Stored data

--------------------------------

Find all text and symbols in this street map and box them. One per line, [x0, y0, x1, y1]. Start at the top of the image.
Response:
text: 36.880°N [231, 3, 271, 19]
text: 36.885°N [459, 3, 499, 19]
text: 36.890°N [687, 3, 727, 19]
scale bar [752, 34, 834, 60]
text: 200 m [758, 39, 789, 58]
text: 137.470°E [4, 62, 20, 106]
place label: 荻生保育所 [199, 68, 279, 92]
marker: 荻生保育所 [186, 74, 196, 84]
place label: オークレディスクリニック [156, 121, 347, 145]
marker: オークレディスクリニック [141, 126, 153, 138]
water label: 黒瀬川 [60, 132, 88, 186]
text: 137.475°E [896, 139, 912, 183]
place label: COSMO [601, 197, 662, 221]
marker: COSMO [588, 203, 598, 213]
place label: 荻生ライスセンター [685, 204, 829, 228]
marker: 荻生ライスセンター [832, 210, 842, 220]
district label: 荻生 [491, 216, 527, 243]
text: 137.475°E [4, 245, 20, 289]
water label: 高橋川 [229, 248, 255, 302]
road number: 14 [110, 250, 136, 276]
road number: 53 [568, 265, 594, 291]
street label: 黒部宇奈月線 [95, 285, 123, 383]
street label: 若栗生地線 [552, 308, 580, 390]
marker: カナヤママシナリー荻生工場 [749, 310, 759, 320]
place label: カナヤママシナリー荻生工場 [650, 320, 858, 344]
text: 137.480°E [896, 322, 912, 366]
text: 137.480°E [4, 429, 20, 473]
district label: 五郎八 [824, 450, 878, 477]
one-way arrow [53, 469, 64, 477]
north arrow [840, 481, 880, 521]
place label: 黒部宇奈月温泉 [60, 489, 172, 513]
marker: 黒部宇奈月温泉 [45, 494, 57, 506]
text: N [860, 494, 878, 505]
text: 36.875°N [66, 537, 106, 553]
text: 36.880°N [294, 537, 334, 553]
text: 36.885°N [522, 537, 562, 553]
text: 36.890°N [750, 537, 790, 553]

--------------------------------

— WORK REQUIRED —
Work out how many lines in this data contain "COSMO". Only that number should be given.

— OUTPUT FOR THIS EXERCISE —
2